The vertex of a parabola is a crucial point that helps in understanding its structure and direction. It is essentially the peak or the lowest point of the parabola, depending on its orientation. For our specific problem, the vertex is given as (-3, 0).

The coordinates of the vertex are used in the standard form of the parabola's equation, \((y - k)^2 = 4a(x - h)\), where (h, k) are the coordinates of the vertex. Knowing the vertex provides essential information about how the parabola is positioned on the graph.

• The vertex form helps in easily identifying the vertex from the equation.
• The vertex indicates if the parabola is opening upward, downward, left or right.
• This point is also known as the turning point.

With the vertex at (-3, 0), the parabola is directed along the x-axis, as confirmed by the standard form equation \((y)^2 = (x + 3)\).

The axis of symmetry is a line that splits the parabola into two mirror-image halves. Every parabola has a vertical or horizontal axis of symmetry, depending on its orientation. The axis can be determined quickly once the vertex position is known.

For the given exercise, the axis of symmetry is along the line y = 0, which means the parabola is oriented horizontally.

• A horizontal axis of symmetry suggests that the parabola opens left or right.
• The axis of symmetry always passes through the vertex.
• It is a helpful reference line for sketching the parabola accurately.

Knowing the axis of symmetry aids in predicting the shape and orientation, which are key to graphing the parabola on any coordinate plane.

The standard form of a parabola provides a structured way to identify and write the equation of the parabola. The general equation in standard form is \((y-k)^2 = 4a(x-h)\). This form highlights the role of the vertex, as (h, k) provides its coordinates.

Once you insert the vertex into this form, you can determine the orientation by understanding the value of "a."

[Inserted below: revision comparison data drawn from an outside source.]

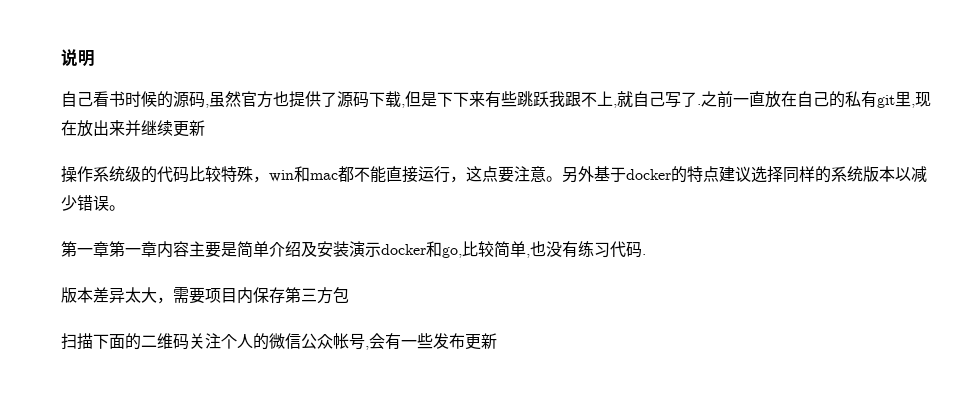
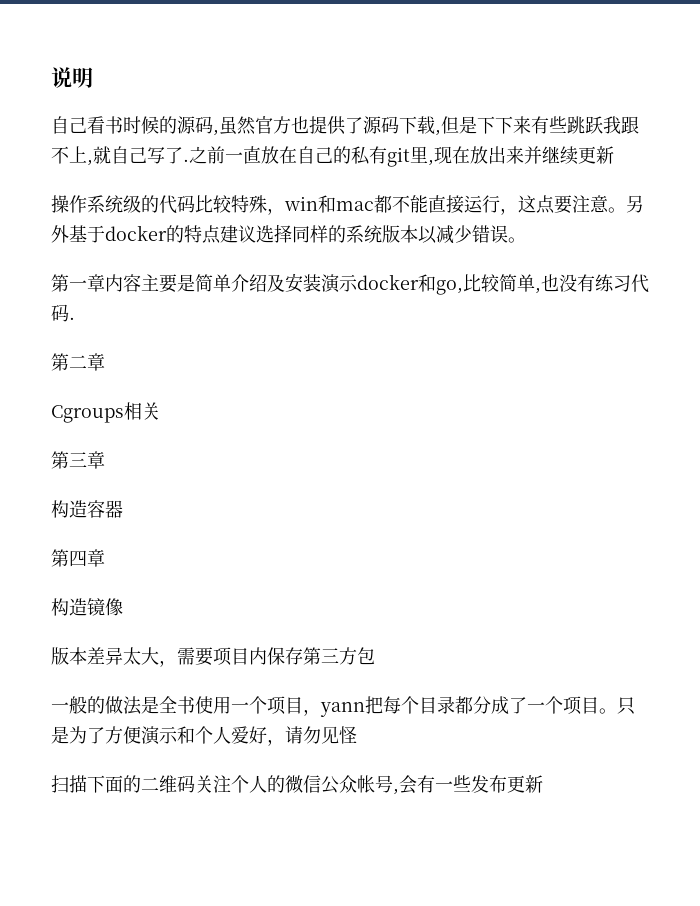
[109,241,157,257] 第一章 -> (105, 283) none
(646, 254) none -> [51,353,105,371] [51,402,160,423] [51,451,105,469] [51,500,123,518] [51,549,105,567] [51,598,123,616] // 第二章 // Cgroups相关 // 第三章 // 构造容器 // 第四章 // 构造镜像
(349, 295) none -> [51,696,635,717] [51,726,357,746] // 一般的做法是全书使用一个项目，yann把每个目录都分成了一个项目。只是为了方便演示和个人爱好，请勿见怪

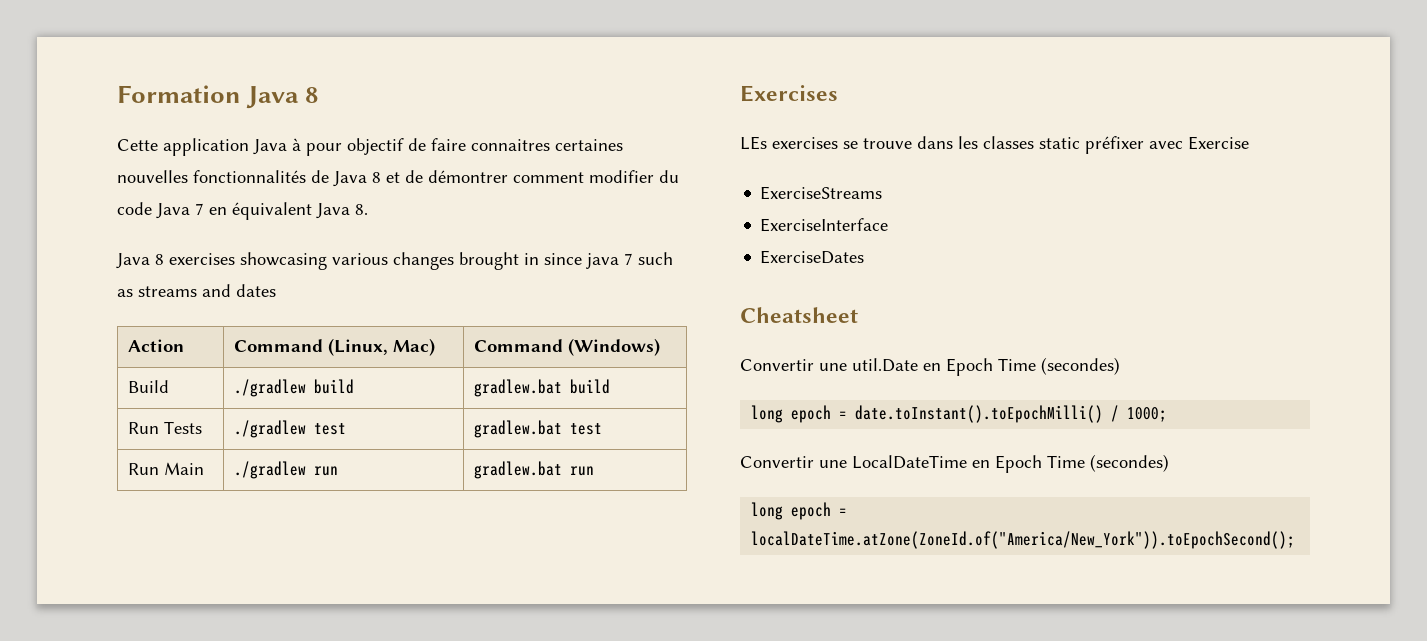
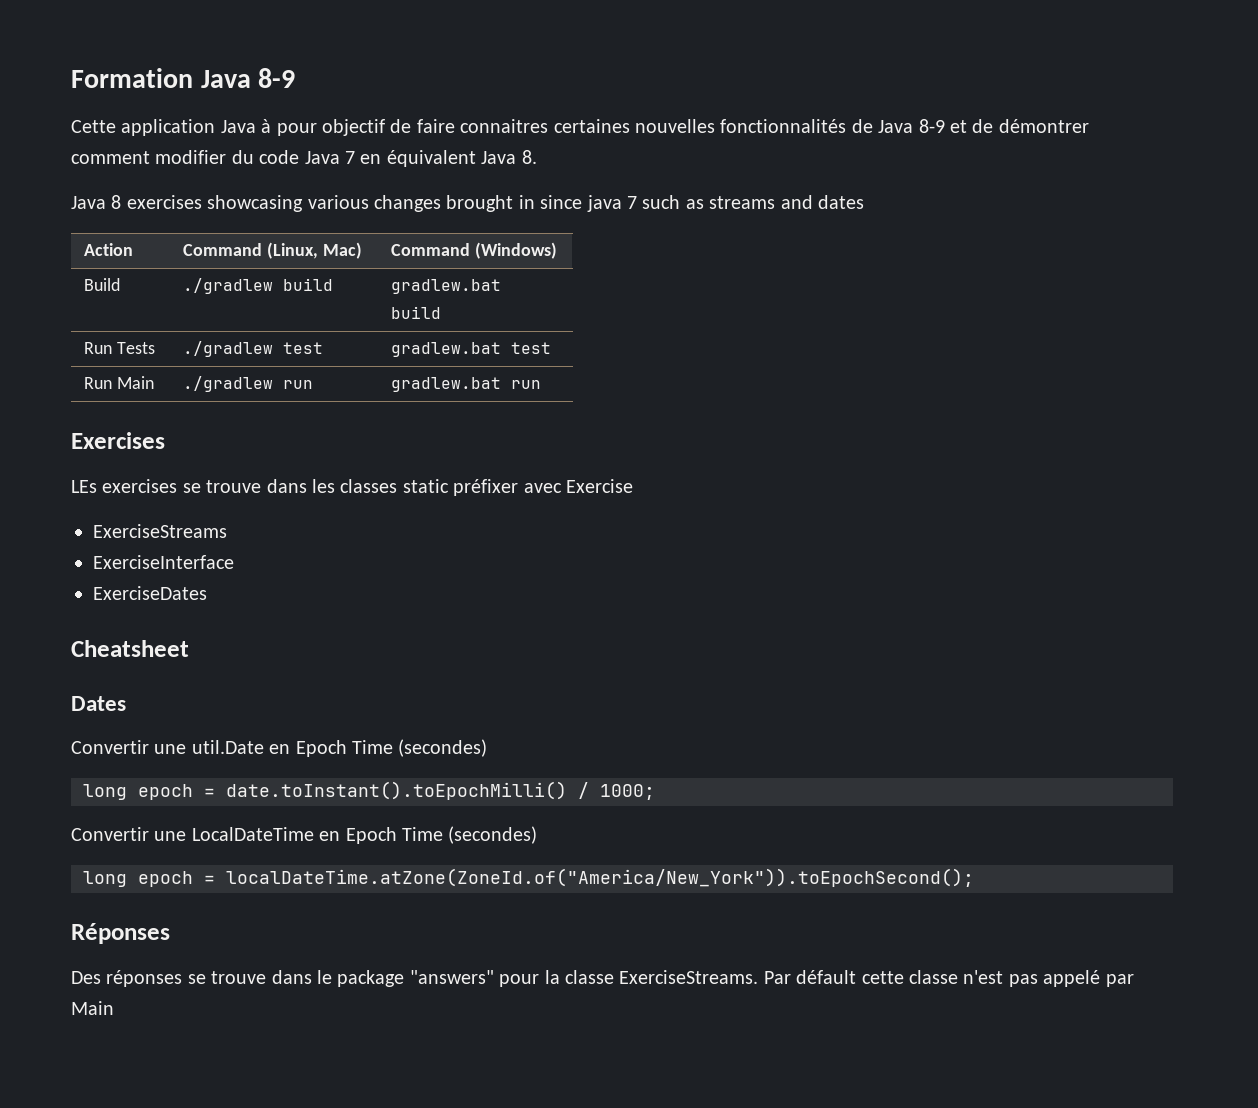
[305,87,319,103] 8 -> [258,68,296,88] 8-9
[372,172,381,183] 8 -> [918,119,945,133] 8-9
(858, 315) none -> [71,696,126,711] // Dates
(1296, 540) none -> [71,923,170,944] [71,970,1134,987] [71,1001,114,1015] // Réponses // Des réponses se trouve dans le package "answers" pour la classe ExerciseStreams. Par défault cette classe n'est pas appelé par Main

• The standard form highlights the parabola's symmetry.
• By substituting known points, it's possible to solve for "a" and fully determine the parabola's equation.
• In this problem, solving for "a" allows us to refine the equation to \((y)^2 = \frac{1}{2}(x + 3)\),which fully characterizes the parabola based on the given conditions.

Using the standard form is an efficient process to determine and express how a parabola behaves geometrically.

Coordinate geometry is a fundamental area of mathematics that deals with shapes like parabolas through algebraic equations. It's all about representing geometric shapes in a coordinate system, which provides extensive analytical insights.

In our exercise, coordinate geometry is employed to frame and solve the equation of the parabola using provided points and conditions.

• This technique integrates algebra with geometry for precise curve plotting.
• It ensures descriptions and transformations of shapes are carried out mathematically.
• The process involves setting conditions like a vertex and axis, and it reveals the curve's orientation and position.

By using coordinate geometry, one can visualize and solve problems related to parabolic curves efficiently, as it forms a bridge between theoretical math and real-world problems.